# Acl
ACL or access control list is a list of permissions attached to a specific object for certain users.
This ACL is designed to be used in a phoenix (Elixir) project and handles all your permissions management.
It requires following dependencies
{:ecto_sql, "\~> 3.0"}
{:jason, "\~> 1.0"}
{:plug_cowboy, "\~> 1.0.0"}
{:ex_doc, ">= 0.0.0", only: :dev}
{:phoenix, "\~> 1.3.0"}
{:phoenix_pubsub, "\~> 1.0"}
{:phoenix_ecto, "\~> 3.2"}
{:postgrex, ">= 0.0.0"}
{:phoenix_html, "\~> 2.10"}
{:phoenix_live_reload, "\~> 1.0", only: :dev}
{:gettext, "\~> 0.11"}
{:cowboy, "\~> 1.0"}
## Installation guide
To add ACL to your project simply add to your projects dependencies
{:acl, "~> 0.4.0"}
and run "mix deps.get"
then you need to add :acl to your application
and also add configuration for :acl in your config file
config :acl, Acl.Repo,
repo: MyApp.Repo
you also need to run migrations for acl, which creates tables required for the acl, you can find migrations inside acl folder in your deps directory.
## ACL guide
it has three essential Components Roles,Resources (handles as res), and Rules.
### Roles
Roles (users/user groups) are entities you want to give or deny access to.
you can add a new role by
Acl.addRole(%{"role" => "role", "parent" => "parent"})

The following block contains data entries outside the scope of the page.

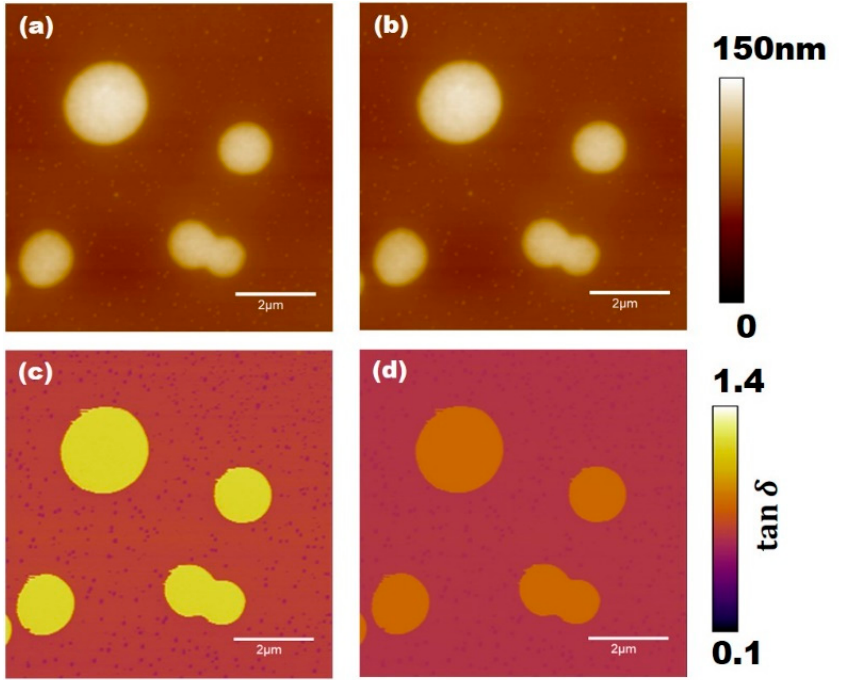
Figure 2. PS-LDPE loss tangent AFM study: ( a ) height image done by 1st eigenmode ( b ) height image done by 2nd eigenmode. ( c ) loss tangent image done by 1st eigenmode, and ( d ) loss tangent image done by 2nd eigenmode. Images are 6 µ m by 6 µ m. Free first amplitude amplitude was 100 nm. Free second amplitude was 20 nm. The setpoint for both of the measurements was 50% to ensure repulsive regime imaging. First eigenmode frequency was 70 kHz and second eigenmode frequency was 458 kHz.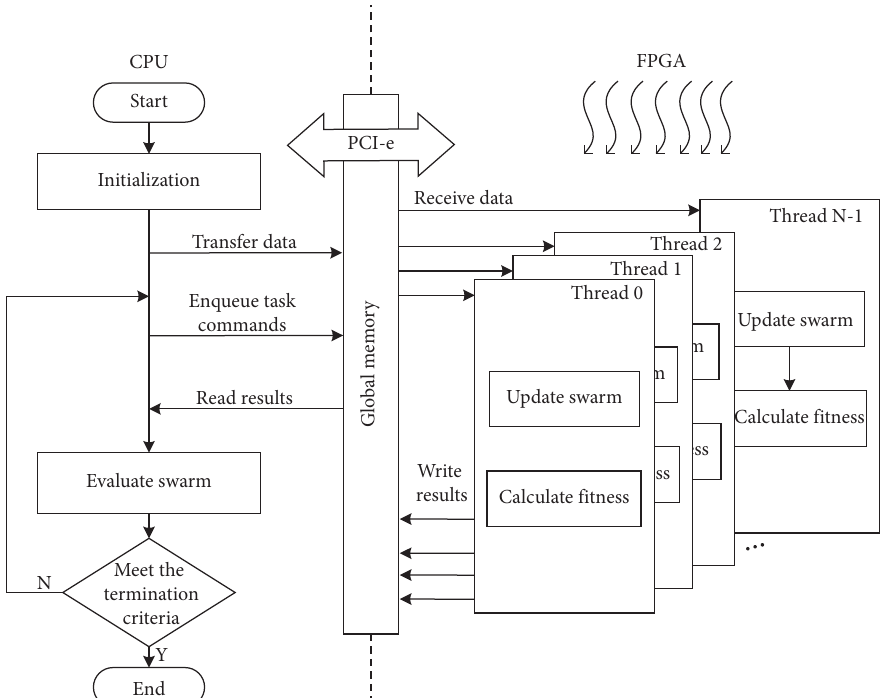
Figure 3: Framework of the partial parallel model-based PWOA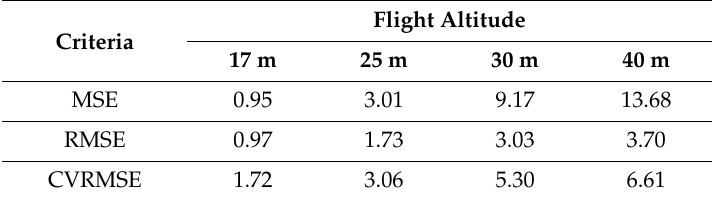
Table 5. Accuracy indicators of scenario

in roles parent is optional and you may choose to provide it or not.
### Res
Res are entities you want to give or deny access for. they can be anything real or arbitrary.
you can add a new res by
Acl.addRes(%{"res" => "res", "parent" => "parent"})
in res parent is optional and you may choose to provide it or not.
### Rules
Rules are definition for your set of permissions. you can add rule by
addRule(role, res, permission \\1, action \\nil ,condition \\1 )
and you can check if a role or permission exists by
hasAccess(role, permission \\"read", res \\nil, action \\nil)
valid inputs for permission are "POST","GET","PUT" ,"DELETE","read","write","delete","edit". permissions have downward flow. i.e if you have defined permissions for a higher operation it automatically assigns them permissions for lower operations.
like "edit" grants permissions for all operations. their hierarchy is in this order
"read" < "write" < "delete" < "edit"
"GET" < "POST" < "DELETE" < "PUT"
you can use actions argument to define actions for your resources or not use them at all and skip sending them in arguments. like i have a resource as maps and i can define actions like display/resize etc. now actions can be pages in a web application or can be tables for an api or can be functions inside a controller. you can be as creative as you wish
and last argument condition is to define permission levels (0,1,2,3), and they map in this order.
0 -> "none"
1 -> "self"
2 -> "related"
3 -> "all"
you can add a res with empty string and it will be used as super resource. granting permission to that resource is equivalent to making a super admin and any role who have access to this resource will have all permissions.